21 Kasım 2019 İzmir 19:50
Cengiz Doruk hazırlanmış ve Nissan Skystar marka arabasına atladığı gibi Gamzenin evinin önüne gitmişti.
Arabadan indi ve asansöre bindi.

Telefonu çıkardı ve Gamze'yi aradı. Sonra da gülümseyerek telefonun açılmasını bekledi.

"Efendim?

"Ben geldim. Asansördeyim."

"Tamam. Ben de hazırım."

Cengiz "tamam." demiştiki asansör katta durdu ve kapı açıldı.

Gamze Cengizin karşısına çıktı.

İkiside telefonları kapattılar ve sesizce birbirlerine baktılar. Gözleri birbirine bir çok şey anlatıyordu. Aşk anlatıyordu, anlatıyordu ve korku anlatıyordu.

Gamze asansöre bindi ve gözleri hâlâ birbirinde kilitli kaldı.

Cengiz gözlerini Gamzenin gözlerinden tüm vücuduna çevirdi.

Gamze ne kısa ne uzun sayıbilecek kırmızı bir elbise giymişti ve elbisesinin altı tüllüydi.
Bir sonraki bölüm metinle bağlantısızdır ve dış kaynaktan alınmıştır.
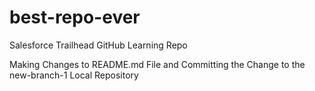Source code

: # best-repo-ever
Salesforce Trailhead GitHub Learning Repo

Making Changes to README.md File and Committing the Change to the new-branch-1 Local Repository
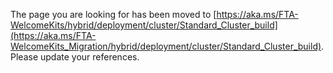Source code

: The page you are looking for has been moved to [https://aka.ms/FTA-WelcomeKits/hybrid/deployment/cluster/Standard_Cluster_build](https://aka.ms/FTA-WelcomeKits_Migration/hybrid/deployment/cluster/Standard_Cluster_build). Please update your references.
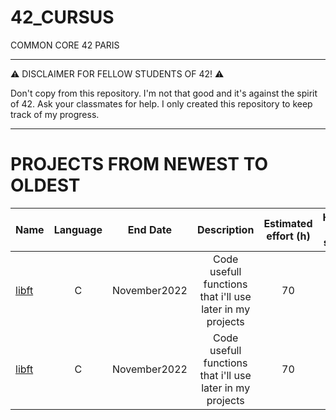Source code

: # 42_CURSUS

   COMMON CORE 42 PARIS
_________________________________

:warning: DISCLAIMER FOR FELLOW STUDENTS OF 42! :warning:

Don't copy from this repository. I'm not that good and it's against the spirit of 42. Ask your classmates for help. I only created this repository to keep track of my progress.

________________________________
PROJECTS FROM NEWEST TO OLDEST
=====

| Name  | Language      | End Date      |                       Description                 | Estimated effort (h)   | Hours i spent|
| ----- |:-------------:| :-----------: | :------------------------------------------------:| :---------------------:| :------------:|
| [libft](https://github.com/waseemnaseeven/42_CURSUS/tree/main/PROJET_00_LIBFT) |C| November2022 | Code usefull functions that i'll use later in my projects| 70  | 40 |
| [libft](https://github.com/waseemnaseeven/42_CURSUS/tree/main/PROJET_00_LIBFT) |C| November2022 | Code usefull functions that i'll use later in my projects| 70  | 40 |

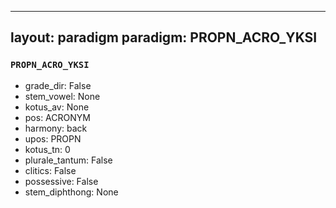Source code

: 
---
layout: paradigm
paradigm: PROPN_ACRO_YKSI
---
### ` PROPN_ACRO_YKSI `


* grade_dir: False
* stem_vowel: None
* kotus_av: None
* pos: ACRONYM
* harmony: back
* upos: PROPN
* kotus_tn: 0
* plurale_tantum: False
* clitics: False
* possessive: False
* stem_diphthong: None
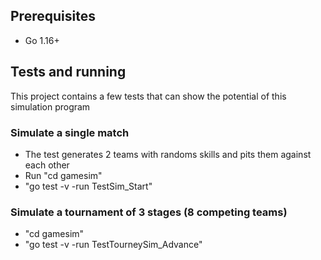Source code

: ## Prerequisites
- Go 1.16+

## Tests and running
This project contains a few tests that can show the potential of this simulation program

### Simulate a single match
- The test generates 2 teams with randoms skills and pits them against each other
- Run "cd gamesim"
- "go test -v -run TestSim_Start"

### Simulate a tournament of 3 stages (8 competing teams)
- "cd gamesim"
- "go test -v -run TestTourneySim_Advance"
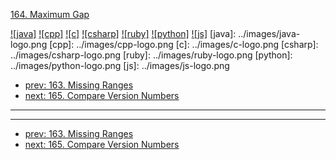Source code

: [164. Maximum Gap](https://leetcode.com/problems/maximum-gap/)

[![java]](../java/164-maximum-gap.md)
[![cpp]](../cpp/164-maximum-gap.md)
[![c]](../c/164-maximum-gap.md)
[![csharp]](../csharp/164-maximum-gap.md)
[![ruby]](../ruby/164-maximum-gap.md)
[![python]](../python/164-maximum-gap.md)
[![js]](../js/164-maximum-gap.md)
[java]: ../images/java-logo.png
[cpp]: ../images/cpp-logo.png
[c]: ../images/c-logo.png
[csharp]: ../images/csharp-logo.png
[ruby]: ../images/ruby-logo.png
[python]: ../images/python-logo.png
[js]: ../images/js-logo.png

- [prev: 163. Missing Ranges](163-missing-ranges.md)
- [next: 165. Compare Version Numbers](165-compare-version-numbers.md)

---



---

- [prev: 163. Missing Ranges](163-missing-ranges.md)
- [next: 165. Compare Version Numbers](165-compare-version-numbers.md)
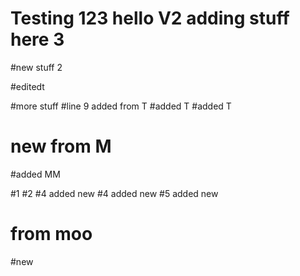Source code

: # Testing 123 hello V2 adding stuff here 3

#new stuff 2


#editedt

#more stuff
#line 9 added from T
#added T
#added T
# new from M

#added MM


#1
#2
#4 added new
#4 added new
#5 added new




# from moo
#new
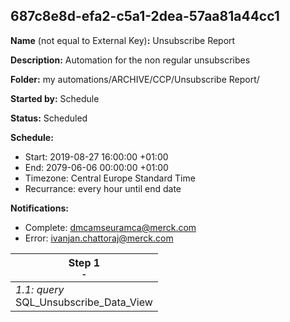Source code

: ## 687c8e8d-efa2-c5a1-2dea-57aa81a44cc1

**Name** (not equal to External Key)**:** Unsubscribe Report

**Description:** Automation for the non regular unsubscribes

**Folder:** my automations/ARCHIVE/CCP/Unsubscribe Report/

**Started by:** Schedule

**Status:** Scheduled

**Schedule:**

* Start: 2019-08-27 16:00:00 +01:00
* End: 2079-06-06 00:00:00 +01:00
* Timezone: Central Europe Standard Time
* Recurrance: every hour until end date

**Notifications:**

* Complete: dmcamseuramca@merck.com
* Error: ivanjan.chattoraj@merck.com

| Step 1<br>_<small>-</small>_ |
| --- |
| _1.1: query_<br>SQL_Unsubscribe_Data_View |
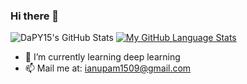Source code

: ### Hi there 👋
![DaPY15's GitHub Stats](https://github-readme-stats.vercel.app/api?username=Anupam-USP&show_icons=true)
[![My GitHub Language Stats](https://github-readme-stats.vercel.app/api/top-langs/?username=SparshAgrawal1&langs_count=5&theme=tokyonight)]()

- 🌱 I’m currently learning deep learning
- 📫 Mail me at: ianupam1509@gmail.com
<!--
**Anupam-USP/Anupam-USP** is a ✨ _special_ ✨ repository because its `README.md` (this file) appears on your GitHub profile.

Here are some ideas to get you started:

- 🔭 I’m currently working on ...
- 🌱 I’m currently learning ...
- 👯 I’m looking to collaborate on ...
- 🤔 I’m looking for help with ...
- 💬 Ask me about ...
- 📫 How to reach me: ...
- 😄 Pronouns: ...
- ⚡ Fun fact: ...
-->
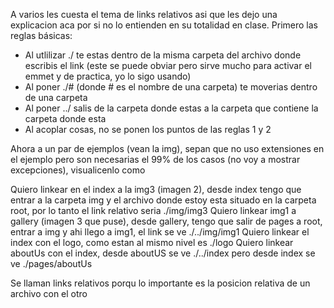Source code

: A varios les cuesta el tema de links relativos asi que les dejo una explicacion aca por si no lo entienden en su totalidad en clase. Primero las reglas básicas:

* Al utlilizar ./ te estas dentro de la misma carpeta del archivo donde escribis el link (este se puede obviar pero sirve mucho para activar el emmet y de practica, yo lo sigo usando)
* Al poner ./# (donde # es el nombre de una carpeta) te moverias dentro de una carpeta
* Al poner ../ salis de la carpeta donde estas a la carpeta que contiene la carpeta donde esta
* Al acoplar cosas, no se ponen los puntos de las reglas 1 y 2


Ahora a un par de ejemplos (vean la img), sepan que no uso extensiones en el ejemplo pero son necesarias el 99% de los casos (no voy a mostrar excepciones), visualicenlo como

Quiero linkear en el index a la img3 (imagen 2), desde index tengo que entrar a la carpeta img y el archivo donde estoy esta situado en la carpeta root, por lo tanto el link relativo seria ./img/img3
Quiero linkear img1 a gallery (imagen 3 que puse), desde gallery, tengo que salir de pages a root, entrar a img y ahi llego a img1, el link se ve ./../img/img1
Quiero linkear el index con el logo, como estan al mismo nivel es ./logo
Quiero linkear aboutUs con el index, desde aboutUS se ve ./../index pero desde index se ve ./pages/aboutUs


Se llaman links relativos porqu lo importante es la posicion relativa de un archivo con el otro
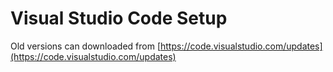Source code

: # Visual Studio Code Setup

Old versions can downloaded from [https://code.visualstudio.com/updates](https://code.visualstudio.com/updates)
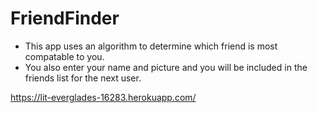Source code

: # FriendFinder
* This app uses an algorithm to determine which friend is most compatable to you.
* You also enter your name and picture and you will be included in the friends list for the next user. 


https://lit-everglades-16283.herokuapp.com/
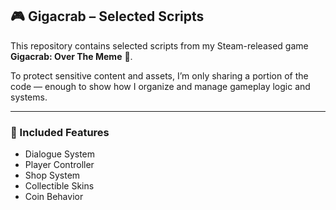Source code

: <h2>🎮 Gigacrab – Selected Scripts</h2>

<p>This repository contains selected scripts from my Steam-released game <strong>Gigacrab: Over The Meme</strong> 🦀.</p>

<p>To protect sensitive content and assets, I’m only sharing a portion of the code — enough to show how I organize and manage gameplay logic and systems.</p>

<hr>

<h3>📂 Included Features</h3>

<ul>
  <li>Dialogue System</li>
  <li>Player Controller</li>
  <li>Shop System</li>
  <li>Collectible Skins</li>
  <li>Coin Behavior</li>
</ul>
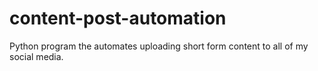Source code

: # content-post-automation
Python program the automates uploading short form content to all of my social media.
Eline de kırmızı, küçük bir çana almıştı.

Gamze gülümseyerek "nereye gidiyoruz?" diye sordu.

Cengiz de gülümsedi ve "sürpriz." diyerek düğmeye bastı.

Asansör en alt kata indi ve apartmandan çıktıktan sonra arabaya bindiler.

Cengiz gaza bastı ve araba ara yollardan, yıkık gecekonduların yanından geçerek deniz kıyısında bir lokantanın önünde durdu.

Cengiz arabadan indi ve gamzenin kapısını açtı. Gamze arabadan indi ve onun elini öptü. Anahtarları valeye verdi ve Gamzenin elinden tutarak içeriye girdi.

Gamzenin sandalyesini çekti ve kendi de sandalyesine oturdu ve Gamze'ye baktı. Gülümseyerek "çok güzel olmuşsun." dedi.

"Sağol sen de öyle."

"Ne yemek istersin?"

Gamze Cengizin masadaki ellerini tuttu ve gözlerinin içine bakarak "balık." dedi.

Cengiz sağ elini Gamzeden aldı ve garsonu çağırdı.

"Bize iki tane Kolyoz ve iki bardak kırmızı şarap."

Garson "hemen efendim." dedi ve gitti. Kısa sürede yemeklerle geri geldi. Servis etti, geri gitti.

Cengiz bir kaç lokma aldı ve denize baktı. "Sen bu uçsuz bucaksız denizden bile güzelsin." dedi.

Gamze gülümseyerek teşekkür etti. İçinde Cengize karşı tarif edilemez duygular vardı. Cengizin bütün ilgi alakasına rağmen bu tarifsiz duyguları açıklayamıyordu.

Duygularını açıklamak yerine "yatın ne planların var?" diye sordu.

"Azerbaycana gideceğim."

Gamze merakla "neden?" diye sordu.

Cengizin birden yüz hatları, gözleri ve sözleri değişti. Kaşlarını çattı ve "intikam için." diyerek tısladı.

Gamze her şeyi anlatırcasına Cengizin ellerini tuttu. "Kendine dikkat et." dedi.

Bu sırada kemancı keman çalmaya başladı.

Cengiz ve Gamze balıklarını bitirdikten sonra Cengiz, ayağa kalktı ve Gamzeyi dansa kaldırdı. Ellerini tuttu ve gözlerinin içine baktı.

Vücudları birbirine değerken gözleri birbirine kilitlenmişti.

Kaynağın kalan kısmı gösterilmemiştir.